Numerical study of magnetohydrodynamic Blasius and Sakiadis boundary-layer flow with thermal radiation, Buoyancy effects, and convective heating over a vertical plate

Abstract

This study presents a numerical investigation of two-dimensional magnetohydrodynamic (MHD) boundary-layer flow over a vertical plate, considering both Blasius (stationary) and Sakiadis (moving) configurations. The study examines the influence of thermal radiation, buoyancy forces, and convective heating on the velocity and temperature distributions within the boundary layer. The flow of a cold fluid at a uniform velocity pass over the vertical plate, where the left surface is exposed to convective heating from a hot fluid.

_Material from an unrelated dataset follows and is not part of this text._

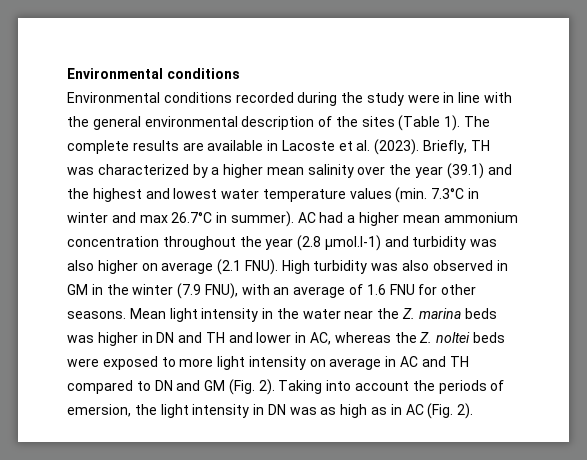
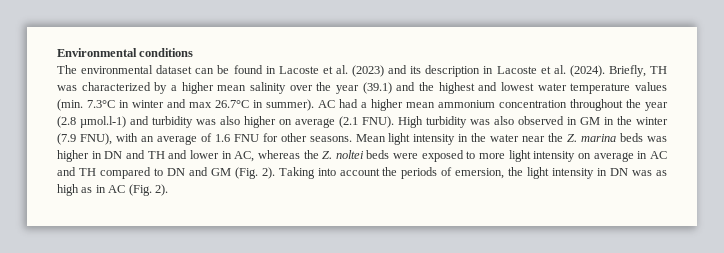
[67,92,513,106] [67,115,491,131] [67,139,420,155] Environmental conditions recorded during the study were in line with the general environmental description of the sites (Table 1). The complete results are available in Lacoste et al. (2023). -> [57,65,605,77] The environmental dataset can be found in Lacoste et al. (2023) and its description in Lacoste et al. (2024).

The governing boundary value problems are transformed into initial value problems using the shooting method and integrated numerically with a fifth-order Runge–Kutta technique for enhanced accuracy. The influence of key controlling parameters, including magnetic field strength, Prandtl number, buoyancy parameter, and thermal radiation, is analyzed through graphical and tabular representations. The results provide insight to evaluate the velocity and temperature profiles within the boundary layer for both Blasius (stationary plate) and Sakiadis (moving plate) flow configurations and can be applied to engineering processes involving heat transfer in magnetohydrodynamic (MHD) boundary-layer flows over vertical plates.